More bonding: WCCO’s Pat Kessler showcases DFLers beefing over the LRT veto, calling the pre-deal bleating the “storm before the calm.” The PiPress’s Bill Salisbury has a nice rundown of all the moving pieces.
AP reports that the National Transportation Safety Board chief says MnDOT and its consultants are not being obstructionist. It was all a misunderstanding! Staff had “concerns that those parties might proceed independently if they perceived we were not actively pursuing the investigation for an extended period of time because of the demands of a public hearing,” Mark Rosenker argues. I think few Minnesotans will call his group the National Transparent Safety Board.
I’m just getting up to speed on Maplewood’s dysfunctional city government, but the PiPress’s Elizabeth Mohr says the fractiousness may cause an insurer to dump the city’s policy.

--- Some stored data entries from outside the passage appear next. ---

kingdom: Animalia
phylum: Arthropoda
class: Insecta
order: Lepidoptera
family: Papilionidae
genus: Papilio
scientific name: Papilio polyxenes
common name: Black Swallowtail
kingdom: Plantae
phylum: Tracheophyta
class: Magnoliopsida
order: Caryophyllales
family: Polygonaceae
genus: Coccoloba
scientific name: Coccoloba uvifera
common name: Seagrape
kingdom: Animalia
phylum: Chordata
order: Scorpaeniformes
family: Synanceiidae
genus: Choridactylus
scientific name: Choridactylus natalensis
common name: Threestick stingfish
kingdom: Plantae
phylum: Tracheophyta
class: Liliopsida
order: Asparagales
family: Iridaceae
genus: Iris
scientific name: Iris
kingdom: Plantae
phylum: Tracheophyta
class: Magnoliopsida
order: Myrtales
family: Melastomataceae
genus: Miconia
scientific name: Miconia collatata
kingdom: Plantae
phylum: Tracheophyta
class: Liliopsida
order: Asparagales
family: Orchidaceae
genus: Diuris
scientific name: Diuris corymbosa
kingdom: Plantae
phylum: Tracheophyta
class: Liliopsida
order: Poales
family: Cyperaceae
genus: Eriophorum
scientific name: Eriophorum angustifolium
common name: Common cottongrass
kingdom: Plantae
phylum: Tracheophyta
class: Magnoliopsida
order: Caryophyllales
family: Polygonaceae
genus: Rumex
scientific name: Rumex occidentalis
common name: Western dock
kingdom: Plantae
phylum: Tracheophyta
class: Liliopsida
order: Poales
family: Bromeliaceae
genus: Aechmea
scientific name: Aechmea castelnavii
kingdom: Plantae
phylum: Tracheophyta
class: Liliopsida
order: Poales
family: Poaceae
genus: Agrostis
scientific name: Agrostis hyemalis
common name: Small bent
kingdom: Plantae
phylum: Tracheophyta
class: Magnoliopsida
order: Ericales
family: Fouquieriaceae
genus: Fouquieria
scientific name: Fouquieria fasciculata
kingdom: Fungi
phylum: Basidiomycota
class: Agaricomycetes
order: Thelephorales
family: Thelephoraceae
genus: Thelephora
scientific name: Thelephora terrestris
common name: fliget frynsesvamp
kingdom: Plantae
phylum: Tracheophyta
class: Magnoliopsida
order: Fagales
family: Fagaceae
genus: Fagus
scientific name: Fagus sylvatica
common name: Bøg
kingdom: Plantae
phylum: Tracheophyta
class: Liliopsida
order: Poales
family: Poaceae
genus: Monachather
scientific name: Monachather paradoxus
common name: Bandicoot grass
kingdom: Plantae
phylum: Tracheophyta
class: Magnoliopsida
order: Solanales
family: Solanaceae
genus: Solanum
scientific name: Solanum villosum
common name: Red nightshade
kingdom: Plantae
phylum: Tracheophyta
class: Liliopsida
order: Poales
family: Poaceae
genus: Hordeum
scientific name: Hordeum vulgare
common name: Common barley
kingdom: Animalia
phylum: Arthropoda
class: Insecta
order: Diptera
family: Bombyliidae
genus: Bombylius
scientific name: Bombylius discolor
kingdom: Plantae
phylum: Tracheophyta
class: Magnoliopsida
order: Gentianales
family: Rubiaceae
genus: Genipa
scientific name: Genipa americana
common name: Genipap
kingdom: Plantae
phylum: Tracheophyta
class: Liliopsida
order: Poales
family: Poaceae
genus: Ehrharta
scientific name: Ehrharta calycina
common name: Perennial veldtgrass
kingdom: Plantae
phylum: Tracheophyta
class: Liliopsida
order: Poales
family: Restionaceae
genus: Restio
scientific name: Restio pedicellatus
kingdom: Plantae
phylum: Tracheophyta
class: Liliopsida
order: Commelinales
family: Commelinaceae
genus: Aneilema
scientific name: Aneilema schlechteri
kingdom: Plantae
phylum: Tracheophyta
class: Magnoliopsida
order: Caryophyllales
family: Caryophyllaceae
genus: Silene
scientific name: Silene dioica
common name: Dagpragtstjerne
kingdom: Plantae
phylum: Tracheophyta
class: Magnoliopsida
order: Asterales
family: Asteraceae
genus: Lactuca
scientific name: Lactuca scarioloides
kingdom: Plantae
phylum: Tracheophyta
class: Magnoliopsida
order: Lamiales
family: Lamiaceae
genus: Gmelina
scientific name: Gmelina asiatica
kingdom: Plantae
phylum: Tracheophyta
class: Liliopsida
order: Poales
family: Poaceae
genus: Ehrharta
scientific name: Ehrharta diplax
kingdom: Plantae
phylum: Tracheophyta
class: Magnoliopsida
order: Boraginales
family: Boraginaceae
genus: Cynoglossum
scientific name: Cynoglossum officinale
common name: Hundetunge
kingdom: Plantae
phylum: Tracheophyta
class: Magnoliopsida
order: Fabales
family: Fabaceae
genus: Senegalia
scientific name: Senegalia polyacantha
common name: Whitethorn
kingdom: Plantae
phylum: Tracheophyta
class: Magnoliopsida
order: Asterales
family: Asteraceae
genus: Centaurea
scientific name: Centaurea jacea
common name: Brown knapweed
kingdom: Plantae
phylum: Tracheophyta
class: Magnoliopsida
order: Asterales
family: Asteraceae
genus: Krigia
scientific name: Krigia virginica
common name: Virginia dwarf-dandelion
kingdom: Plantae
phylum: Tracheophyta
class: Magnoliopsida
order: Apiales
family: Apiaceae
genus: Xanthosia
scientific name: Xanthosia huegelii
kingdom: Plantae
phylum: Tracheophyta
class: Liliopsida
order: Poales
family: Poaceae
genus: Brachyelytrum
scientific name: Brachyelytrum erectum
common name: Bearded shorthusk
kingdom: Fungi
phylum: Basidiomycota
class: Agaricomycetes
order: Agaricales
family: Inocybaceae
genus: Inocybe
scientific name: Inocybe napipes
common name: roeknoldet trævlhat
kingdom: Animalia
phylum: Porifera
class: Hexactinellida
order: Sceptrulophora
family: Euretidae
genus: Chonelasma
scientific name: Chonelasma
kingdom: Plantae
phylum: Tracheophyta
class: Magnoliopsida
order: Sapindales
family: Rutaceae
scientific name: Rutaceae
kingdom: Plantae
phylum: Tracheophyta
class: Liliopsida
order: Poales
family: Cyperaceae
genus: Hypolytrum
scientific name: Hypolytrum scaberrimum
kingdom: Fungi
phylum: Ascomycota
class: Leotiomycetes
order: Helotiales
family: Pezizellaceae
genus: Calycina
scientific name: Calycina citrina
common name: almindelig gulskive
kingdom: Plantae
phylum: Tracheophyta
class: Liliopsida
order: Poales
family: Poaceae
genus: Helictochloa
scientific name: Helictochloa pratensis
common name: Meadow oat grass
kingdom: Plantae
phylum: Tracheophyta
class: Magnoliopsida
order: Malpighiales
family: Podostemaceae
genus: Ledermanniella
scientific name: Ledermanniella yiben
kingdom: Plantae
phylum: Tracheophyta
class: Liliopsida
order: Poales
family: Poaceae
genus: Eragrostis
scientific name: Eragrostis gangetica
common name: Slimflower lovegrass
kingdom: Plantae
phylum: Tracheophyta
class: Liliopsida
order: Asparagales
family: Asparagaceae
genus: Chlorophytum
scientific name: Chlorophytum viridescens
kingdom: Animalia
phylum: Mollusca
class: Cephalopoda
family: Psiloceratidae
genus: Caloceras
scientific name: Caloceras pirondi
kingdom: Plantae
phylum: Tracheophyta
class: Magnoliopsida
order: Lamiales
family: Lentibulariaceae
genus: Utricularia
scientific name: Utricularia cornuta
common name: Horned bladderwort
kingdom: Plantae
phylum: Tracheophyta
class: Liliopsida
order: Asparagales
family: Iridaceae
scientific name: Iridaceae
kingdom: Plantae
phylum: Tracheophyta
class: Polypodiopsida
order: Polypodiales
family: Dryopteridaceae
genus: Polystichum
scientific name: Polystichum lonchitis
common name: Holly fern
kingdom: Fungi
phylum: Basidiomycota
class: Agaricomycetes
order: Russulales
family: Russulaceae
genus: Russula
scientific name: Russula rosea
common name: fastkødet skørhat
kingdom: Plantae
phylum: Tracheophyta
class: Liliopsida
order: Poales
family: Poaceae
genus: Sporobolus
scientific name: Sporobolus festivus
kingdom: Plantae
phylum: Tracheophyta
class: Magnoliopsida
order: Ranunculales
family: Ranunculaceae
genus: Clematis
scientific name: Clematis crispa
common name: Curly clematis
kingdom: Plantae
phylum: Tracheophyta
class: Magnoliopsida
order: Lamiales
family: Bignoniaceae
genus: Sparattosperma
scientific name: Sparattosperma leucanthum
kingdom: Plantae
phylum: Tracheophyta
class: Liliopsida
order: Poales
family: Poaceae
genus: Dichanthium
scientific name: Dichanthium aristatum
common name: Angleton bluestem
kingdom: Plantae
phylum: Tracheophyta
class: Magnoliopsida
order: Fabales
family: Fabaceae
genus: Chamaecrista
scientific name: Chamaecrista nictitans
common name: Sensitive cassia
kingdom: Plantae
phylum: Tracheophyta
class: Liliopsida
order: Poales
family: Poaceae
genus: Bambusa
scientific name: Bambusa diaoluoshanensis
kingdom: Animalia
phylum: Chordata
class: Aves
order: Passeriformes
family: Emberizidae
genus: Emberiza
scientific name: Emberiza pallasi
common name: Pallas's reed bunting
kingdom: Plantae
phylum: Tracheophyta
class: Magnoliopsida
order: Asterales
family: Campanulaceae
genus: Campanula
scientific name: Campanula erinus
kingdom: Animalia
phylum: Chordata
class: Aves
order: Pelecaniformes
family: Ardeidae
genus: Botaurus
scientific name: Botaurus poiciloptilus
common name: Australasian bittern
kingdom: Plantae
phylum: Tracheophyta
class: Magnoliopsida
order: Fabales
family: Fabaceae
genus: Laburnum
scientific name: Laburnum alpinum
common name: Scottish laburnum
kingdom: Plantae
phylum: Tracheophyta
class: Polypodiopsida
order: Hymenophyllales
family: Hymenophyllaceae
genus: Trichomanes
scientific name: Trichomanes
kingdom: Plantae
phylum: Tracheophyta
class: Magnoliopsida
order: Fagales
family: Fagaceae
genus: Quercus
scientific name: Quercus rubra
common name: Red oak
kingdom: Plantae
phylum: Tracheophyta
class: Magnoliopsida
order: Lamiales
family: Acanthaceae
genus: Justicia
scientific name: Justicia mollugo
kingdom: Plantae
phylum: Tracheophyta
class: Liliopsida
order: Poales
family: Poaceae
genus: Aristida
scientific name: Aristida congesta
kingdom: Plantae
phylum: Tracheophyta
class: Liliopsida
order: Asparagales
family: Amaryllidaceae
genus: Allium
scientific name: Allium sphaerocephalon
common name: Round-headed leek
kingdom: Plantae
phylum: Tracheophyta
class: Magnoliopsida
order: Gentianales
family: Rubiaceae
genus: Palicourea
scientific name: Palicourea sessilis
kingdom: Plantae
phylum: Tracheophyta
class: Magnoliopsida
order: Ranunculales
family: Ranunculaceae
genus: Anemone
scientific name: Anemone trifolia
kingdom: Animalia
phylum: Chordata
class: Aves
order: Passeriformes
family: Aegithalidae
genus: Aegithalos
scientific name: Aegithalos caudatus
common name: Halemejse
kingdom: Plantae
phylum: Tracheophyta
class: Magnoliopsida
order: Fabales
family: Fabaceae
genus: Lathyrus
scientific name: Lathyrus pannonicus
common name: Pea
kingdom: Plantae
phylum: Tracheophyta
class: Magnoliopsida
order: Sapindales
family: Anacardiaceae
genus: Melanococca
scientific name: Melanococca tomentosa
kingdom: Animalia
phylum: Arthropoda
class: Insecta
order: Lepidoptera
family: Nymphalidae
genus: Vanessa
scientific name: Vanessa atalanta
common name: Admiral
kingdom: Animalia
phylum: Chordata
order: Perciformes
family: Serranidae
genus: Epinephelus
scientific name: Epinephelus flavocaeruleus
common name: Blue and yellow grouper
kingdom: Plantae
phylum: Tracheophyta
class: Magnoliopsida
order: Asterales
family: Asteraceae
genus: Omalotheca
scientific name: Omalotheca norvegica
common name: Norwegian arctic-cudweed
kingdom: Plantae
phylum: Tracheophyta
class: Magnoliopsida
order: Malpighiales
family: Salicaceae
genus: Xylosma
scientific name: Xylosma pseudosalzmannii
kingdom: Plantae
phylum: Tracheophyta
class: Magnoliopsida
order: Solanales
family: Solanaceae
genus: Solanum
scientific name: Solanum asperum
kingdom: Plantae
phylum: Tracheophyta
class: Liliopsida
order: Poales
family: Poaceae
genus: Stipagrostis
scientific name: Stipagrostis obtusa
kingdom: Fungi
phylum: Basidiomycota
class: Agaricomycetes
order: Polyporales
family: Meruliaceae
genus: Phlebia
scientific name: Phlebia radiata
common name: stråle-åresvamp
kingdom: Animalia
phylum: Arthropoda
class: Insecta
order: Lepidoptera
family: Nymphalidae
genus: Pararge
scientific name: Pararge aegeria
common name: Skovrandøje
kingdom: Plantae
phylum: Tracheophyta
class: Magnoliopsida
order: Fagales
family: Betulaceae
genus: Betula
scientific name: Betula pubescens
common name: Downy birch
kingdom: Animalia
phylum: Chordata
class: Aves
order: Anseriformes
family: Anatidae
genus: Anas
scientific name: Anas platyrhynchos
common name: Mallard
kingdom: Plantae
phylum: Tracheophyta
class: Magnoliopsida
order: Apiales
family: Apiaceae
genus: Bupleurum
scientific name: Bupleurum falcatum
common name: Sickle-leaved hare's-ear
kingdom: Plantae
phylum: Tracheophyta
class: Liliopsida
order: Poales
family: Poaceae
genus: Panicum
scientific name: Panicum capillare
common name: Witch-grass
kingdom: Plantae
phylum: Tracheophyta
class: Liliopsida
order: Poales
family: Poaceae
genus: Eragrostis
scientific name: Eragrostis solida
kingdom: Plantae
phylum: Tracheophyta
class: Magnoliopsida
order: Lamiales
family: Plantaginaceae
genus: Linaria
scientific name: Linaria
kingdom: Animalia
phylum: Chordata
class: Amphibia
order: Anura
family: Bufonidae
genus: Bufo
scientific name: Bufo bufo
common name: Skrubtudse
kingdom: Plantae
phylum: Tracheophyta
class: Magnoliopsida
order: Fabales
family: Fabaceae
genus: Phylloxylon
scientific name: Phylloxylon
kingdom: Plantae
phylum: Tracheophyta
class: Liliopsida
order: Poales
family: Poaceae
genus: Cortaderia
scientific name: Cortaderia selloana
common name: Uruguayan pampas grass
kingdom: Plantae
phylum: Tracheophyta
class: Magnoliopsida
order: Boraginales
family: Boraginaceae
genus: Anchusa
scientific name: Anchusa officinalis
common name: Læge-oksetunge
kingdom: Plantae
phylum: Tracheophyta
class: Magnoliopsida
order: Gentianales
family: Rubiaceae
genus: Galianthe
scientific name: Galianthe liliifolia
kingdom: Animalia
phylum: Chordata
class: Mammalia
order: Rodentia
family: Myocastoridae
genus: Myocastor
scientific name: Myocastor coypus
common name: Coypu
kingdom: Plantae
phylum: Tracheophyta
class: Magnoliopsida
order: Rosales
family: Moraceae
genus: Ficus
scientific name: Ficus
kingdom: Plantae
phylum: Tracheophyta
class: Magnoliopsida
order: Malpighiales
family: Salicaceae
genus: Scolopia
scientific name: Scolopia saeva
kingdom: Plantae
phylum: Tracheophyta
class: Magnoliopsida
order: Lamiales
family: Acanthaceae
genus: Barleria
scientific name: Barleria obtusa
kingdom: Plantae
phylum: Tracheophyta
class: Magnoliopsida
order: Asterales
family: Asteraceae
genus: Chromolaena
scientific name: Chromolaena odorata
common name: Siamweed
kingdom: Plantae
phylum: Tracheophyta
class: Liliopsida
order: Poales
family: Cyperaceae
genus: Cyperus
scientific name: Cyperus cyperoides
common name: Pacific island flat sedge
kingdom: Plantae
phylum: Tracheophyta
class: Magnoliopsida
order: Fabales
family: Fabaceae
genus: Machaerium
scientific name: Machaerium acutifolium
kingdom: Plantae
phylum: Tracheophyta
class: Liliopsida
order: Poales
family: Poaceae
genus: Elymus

Four employment claims in two years plus a land-use suit and a million bucks in litigation losses will do that to you.
Neat Strib story about Dakota County’s new “natural park.” It’s part of a “young, young, young” park system that enviros praise. David Peterson crafts an engaging tale of the family that’s selling the land, complete with a homemade “Lake Inferior.”
Oooh — walking life-sized dinosaurs. See you at the X June 11-15. Strib doesn’t list prices, but PiPress does: $30-$75. They go on sale Saturday at 11 a.m. Promo video here.
I can still taste the garlic fries at San Francisco’s ballpark – and that’s a good thing – so I’m keenly interested in the Twins’ new stadium fare. However, I’m not looking forward to fried cheese curd stench (with, uh, port wine sauce?). WCCO’s Lisa Kiava is also down on the curds, but walleye tacos and stadium-sauced wild-rice brats sound good. (The concessionaire does Milwaukee’s state-of-the-brat Miller Park.) Mark Rosen makes a great point: Bring back old-time Frost-T-Malts! Prices?
Nort spews: Last week, I complained about the papers’ NHL standings; this week, in the wake of another Wolves loss (121-119 to Charlotte), it’s the NBA. Conventional standings? Fine. But why not lottery standings given our woeful state?